Sunday, August 17, 2014

Today's Treasure: Some Ethical Dilemmas

"I'm just saying that if it is performance art he wouldn't want us to disturb him."
"I'm just saying that if it is performance art he wouldn't want us to disturb him."
Right between the Weenie Beenie and the river is a day-laborer pick-up site where a bunch of our Central American friends--predominantly El Salvadoran--gather in hopes of being picked up for some very temporary day labor (hence the name).
During the warmer months, some of the guys set up camp along sections of the river where nobody--except Lucy and I--ever goes. They're pretty cool guys and none of us yelps anymore when we accidentally stumble upon each other ... until this morning, when we came upon a body.
Now, we've seen stone-still bodies along the river before, but they were always in one of those well-worn camps which meant that our would-be corpse was just some guy sleeping it off. But today's body was in the middle of some thick and nasty thicket, thicket that's filled with thorns and vines and snakes and poison ivy and, today at least, dead bodies.
We had just started our walk so I was reluctant to see if the guy was really dead because if he was, we'd have to call the cops and we'd miss our morning river walk. And if he wasn't we'd have to engage in an awkward conversation consisting of several different configurations of the same few Spanish words I know, and I just wasn't in the mood. So I told Lucy that if he was still there when we were heading back home, I'd check him out.
Now before you get all high and mighty about how I should have checked right away (Ethical Dilemma #1), I need to point out that I've seen dead bodies before and this particular body, even at 20 yards away, didn't seem to have that unique dead stillness to it. And I couldn't see any blood on him so it was very likely that he had just staggered into the thicket and passed out.
Further, it's is extremely dangerous to wake up anything--people or animals--in the wild. Back in 1983, my friend Mark Burger and I snuck up on an enormous sea lion sleeping on the beach just north of Big Sur, CA. Unfortunately, we had made the terrible mistake of approaching it from the shoreline. When it woke up--startled--it roared (yes, it freaking roared!), lifted most of its 2,000-pound self high in the air, and started undulating toward us with alarming speed. I was literally too frightened to move.
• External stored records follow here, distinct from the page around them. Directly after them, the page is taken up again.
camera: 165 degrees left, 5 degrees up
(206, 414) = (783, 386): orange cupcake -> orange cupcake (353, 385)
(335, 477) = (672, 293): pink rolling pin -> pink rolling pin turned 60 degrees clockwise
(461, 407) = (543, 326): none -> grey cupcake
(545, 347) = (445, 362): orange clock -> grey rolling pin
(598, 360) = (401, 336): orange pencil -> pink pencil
Mark wasn't. He shoved me out of my stupor as he bolted by me. I jumped in the air and started running as fast as my adrenaline-fired legs would carry me. But, as physics would have it, my legs were pumping so fast that I couldn't get traction in the sand. I looked like Wile E. Coyote trying to outrun a falling anvil.
With that experience forever seared into my brain, I calculated that it was in everyone's best interest that I give our new friend a little more time to offer proof of life.
Well, he was still there an hour later. So I told Lucy that we should head home for some coffee and breakfast because if he was actually dead, he'd still be there when we got back and if he wasn't then he surely would have woken up and wobbled over to the day-laborer pick-up site by then.
When we got home, I realized that I should have at least taken a picture of him for my Today's Treasure collection. But that seemed a bit ghoulish (Ethical Dilemma #2), so instead I "decided" that the right thing for me to do was check on the guy, and if I happened to get a photo, so be it.
He was still there.
And I took his photo.
And once I did, I realized that I now had a moral obligation to check on him ... which meant I would have to wander into that nasty thicket like Hans Solo in that trash compactor scene only without the boots (Ethical Dilemma #3).
So I did.
As I walked down the embankment and into the thorns and snakes, I looked back and saw the vines closing up my escape route. And for a moment, I actually hoped he was dead because at least then I wouldn't necessarily have to make a mad dash out of there through those living, breathing vines.
I didn't want to alarm the guy as I approached, so the whole way in I kept saying, "Hey, amigo, you OK?" figuring that we shared at least three out of those four words. But he wasn't moving.
Finally, I got close enough to see the top of his face-down head move ever so slightly in a manner that could be construed as a nod. So I asked him again if he was OK, and once again I saw the nod-like response. I mean, I'm almost certain it was a nod (Ethical Dilemma #4).
Figuring my work here was done, I said, "Bueno," wished him a good day, and scooted out of there at a fast clip, but not so fast that it looked like I was running away from a murder scene, if in fact that's what it turns into (Ethical Dilemma #5).
I'll be heading out there shortly with a box of Pop Tarts and a bottle of Gatorade to make sure my new friend is feeling OK. And if he isn't, I'll let you know. But in the meantime, I'm curious. What would you have done?